Un parere completamente opposto a quello espresso di recente dal ministro della Salute, Giulia Grillo, che ha definito La legge sull’eutanasia «assolutamente prioritaria. Abbiamo aspettato tanto – aveva dichiarato, in occasione della presentazione del Rapporto al Parlamento sulle cure palliative – e ora c’è anche una sollecitazione dalla Corte Costituzionale. Non so cosa serva ancora per spingere il Parlamento a legiferare».
Eppure per il presidente della Sicp la soluzione sarebbe racchiusa proprio nelle cure palliative «ancora troppo poco conosciute dalla maggior parte dei cittadini. La formazione – commenta Italo Penco ai microfoni di Sanità Informazione – è ancora indietro rispetto a quanto previsto dalla legge e le reti di cure palliative non sono ancora sviluppate in maniera omogenea su tutto il territorio. È evidente che se il malato viene lasciato solo con la sua sofferenza sarà più facilmente indotto a chiedere di mettere fine alla sua vita. Una richiesta di eutanasia o di suicidio medicalmente assistito avviene laddove non ci sono alternative».
Tuttavia, anche quando le cure palliative saranno pienamente disponibili su tutto il territorio nazionale, pur riducendo il ricorso all’eutanasia, non lo annullerebbero. «È indubbio – dice Itaolo Penco – che esistono delle situazioni particolari in cui, nonostante la possibilità di ricorrere alle cure palliative attive, il malato è talmente sofferente da non essere più in grado di tollerare il suo stato di malattia e pertanto richiederà di morire anticipatamente. Si tratta di casi che andrebbero studiati più attentamente da un punto di vista sia scientifico che epidemiologico per poter dare delle risposte. Questo perché le cure palliative per definizione “non prolungano la vita e non cercano nemmeno di ridurla”».

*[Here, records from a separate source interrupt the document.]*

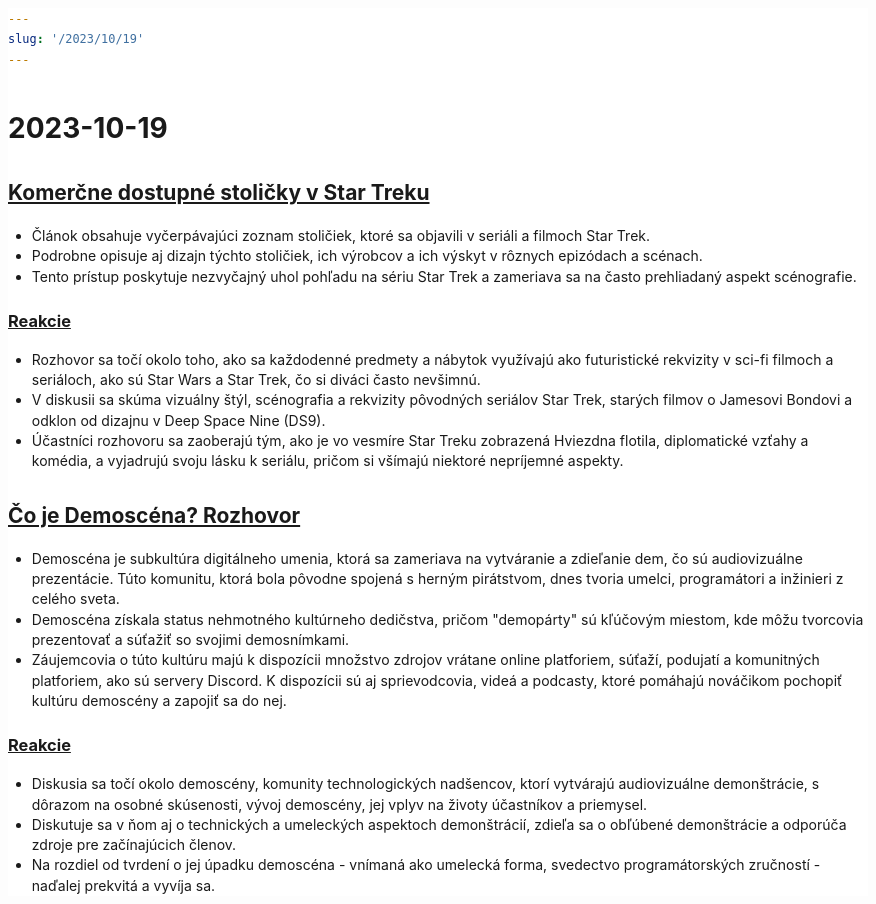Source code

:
 ```yaml
---
slug: '/2023/10/19'
---
```


# 2023-10-19

## [Komerčne dostupné stoličky v Star Treku](https://www.ex-astris-scientia.org/database/chairs-trek.htm)

- Článok obsahuje vyčerpávajúci zoznam stoličiek, ktoré sa objavili v seriáli a filmoch Star Trek.
- Podrobne opisuje aj dizajn týchto stoličiek, ich výrobcov a ich výskyt v rôznych epizódach a scénach.
- Tento prístup poskytuje nezvyčajný uhol pohľadu na sériu Star Trek a zameriava sa na často prehliadaný aspekt scénografie.

### [Reakcie](https://news.ycombinator.com/item?id=37926849)

- Rozhovor sa točí okolo toho, ako sa každodenné predmety a nábytok využívajú ako futuristické rekvizity v sci-fi filmoch a seriáloch, ako sú Star Wars a Star Trek, čo si diváci často nevšimnú.
- V diskusii sa skúma vizuálny štýl, scénografia a rekvizity pôvodných seriálov Star Trek, starých filmov o Jamesovi Bondovi a odklon od dizajnu v Deep Space Nine (DS9).
- Účastníci rozhovoru sa zaoberajú tým, ako je vo vesmíre Star Treku zobrazená Hviezdna flotila, diplomatické vzťahy a komédia, a vyjadrujú svoju lásku k seriálu, pričom si všímajú niektoré nepríjemné aspekty.

## [Čo je Demoscéna? Rozhovor](https://onthearts.com/p/what-is-the-demoscene)

- Demoscéna je subkultúra digitálneho umenia, ktorá sa zameriava na vytváranie a zdieľanie dem, čo sú audiovizuálne prezentácie. Túto komunitu, ktorá bola pôvodne spojená s herným pirátstvom, dnes tvoria umelci, programátori a inžinieri z celého sveta.
- Demoscéna získala status nehmotného kultúrneho dedičstva, pričom "demopárty" sú kľúčovým miestom, kde môžu tvorcovia prezentovať a súťažiť so svojimi demosnímkami.
- Záujemcovia o túto kultúru majú k dispozícii množstvo zdrojov vrátane online platforiem, súťaží, podujatí a komunitných platforiem, ako sú servery Discord. K dispozícii sú aj sprievodcovia, videá a podcasty, ktoré pomáhajú nováčikom pochopiť kultúru demoscény a zapojiť sa do nej.

### [Reakcie](https://news.ycombinator.com/item?id=37927344)

- Diskusia sa točí okolo demoscény, komunity technologických nadšencov, ktorí vytvárajú audiovizuálne demonštrácie, s dôrazom na osobné skúsenosti, vývoj demoscény, jej vplyv na životy účastníkov a priemysel.
- Diskutuje sa v ňom aj o technických a umeleckých aspektoch demonštrácií, zdieľa sa o obľúbené demonštrácie a odporúča zdroje pre začínajúcich členov.
- Na rozdiel od tvrdení o jej úpadku demoscéna - vnímaná ako umelecká forma, svedectvo programátorských zručností - naďalej prekvitá a vyvíja sa.
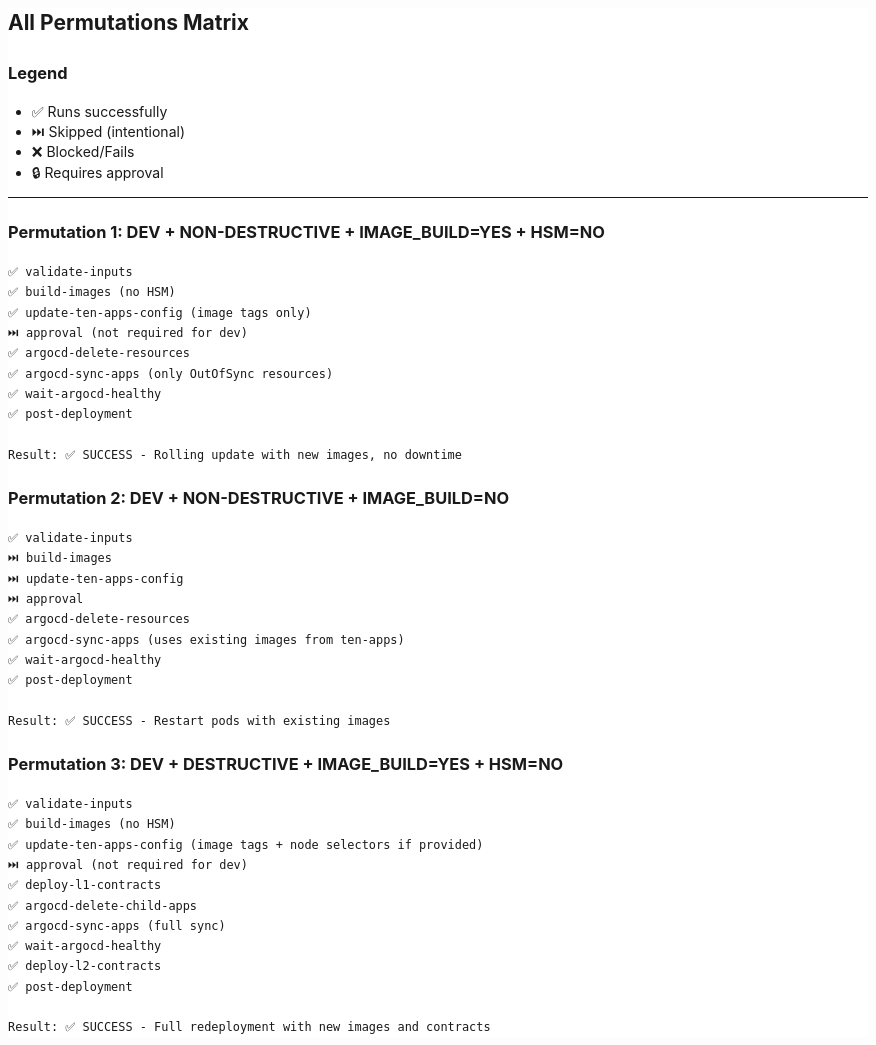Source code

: 
## All Permutations Matrix

### Legend
- ✅ Runs successfully
- ⏭️ Skipped (intentional)
- ❌ Blocked/Fails
- 🔒 Requires approval

---

### Permutation 1: DEV + NON-DESTRUCTIVE + IMAGE_BUILD=YES + HSM=NO
```
✅ validate-inputs
✅ build-images (no HSM)
✅ update-ten-apps-config (image tags only)
⏭️ approval (not required for dev)
✅ argocd-delete-resources
✅ argocd-sync-apps (only OutOfSync resources)
✅ wait-argocd-healthy
✅ post-deployment

Result: ✅ SUCCESS - Rolling update with new images, no downtime
```

### Permutation 2: DEV + NON-DESTRUCTIVE + IMAGE_BUILD=NO
```
✅ validate-inputs
⏭️ build-images
⏭️ update-ten-apps-config
⏭️ approval
✅ argocd-delete-resources
✅ argocd-sync-apps (uses existing images from ten-apps)
✅ wait-argocd-healthy
✅ post-deployment

Result: ✅ SUCCESS - Restart pods with existing images
```

### Permutation 3: DEV + DESTRUCTIVE + IMAGE_BUILD=YES + HSM=NO
```
✅ validate-inputs
✅ build-images (no HSM)
✅ update-ten-apps-config (image tags + node selectors if provided)
⏭️ approval (not required for dev)
✅ deploy-l1-contracts
✅ argocd-delete-child-apps
✅ argocd-sync-apps (full sync)
✅ wait-argocd-healthy
✅ deploy-l2-contracts
✅ post-deployment

Result: ✅ SUCCESS - Full redeployment with new images and contracts
```
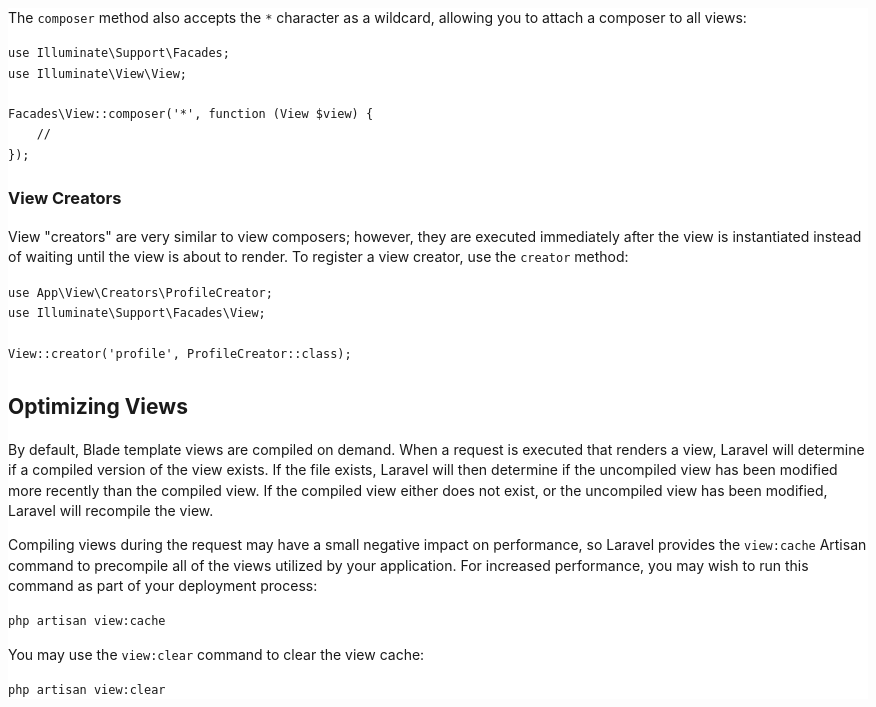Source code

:The `composer` method also accepts the `*` character as a wildcard, allowing you to attach a composer to all views:

    use Illuminate\Support\Facades;
    use Illuminate\View\View;

    Facades\View::composer('*', function (View $view) {
        //
    });

<a name="view-creators"></a>
### View Creators

View "creators" are very similar to view composers; however, they are executed immediately after the view is instantiated instead of waiting until the view is about to render. To register a view creator, use the `creator` method:

    use App\View\Creators\ProfileCreator;
    use Illuminate\Support\Facades\View;

    View::creator('profile', ProfileCreator::class);

<a name="optimizing-views"></a>
## Optimizing Views

By default, Blade template views are compiled on demand. When a request is executed that renders a view, Laravel will determine if a compiled version of the view exists. If the file exists, Laravel will then determine if the uncompiled view has been modified more recently than the compiled view. If the compiled view either does not exist, or the uncompiled view has been modified, Laravel will recompile the view.

Compiling views during the request may have a small negative impact on performance, so Laravel provides the `view:cache` Artisan command to precompile all of the views utilized by your application. For increased performance, you may wish to run this command as part of your deployment process:

```shell
php artisan view:cache
```

You may use the `view:clear` command to clear the view cache:

```shell
php artisan view:clear
```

Una nuova legge creerebbe ulteriore confusione su un argomento già poco chiaro per molti cittadini. «Per il momento – sottolinea il presidente Sics – siamo contrari ad una legge così come è stata impostata: i primi due articoli relativi all’autodeterminazione del paziente sono stati già superati dalla Legge 219 sulle Disposizioni anticipate di trattamento (Dat)».
La priorità dovrebbe essere provvedere all’applicazione delle leggi già in vigore anche per poter effettuare una reale analisi dei bisogni dei cittadini: «Solo quando le leggi saranno attuate e il cittadino avrà a disposizione tutti i servizi a cui ha diritto, allora, solo in quel momento – conclude Penco – sarà possibile fare un’analisi delle reali richieste di eutanasia».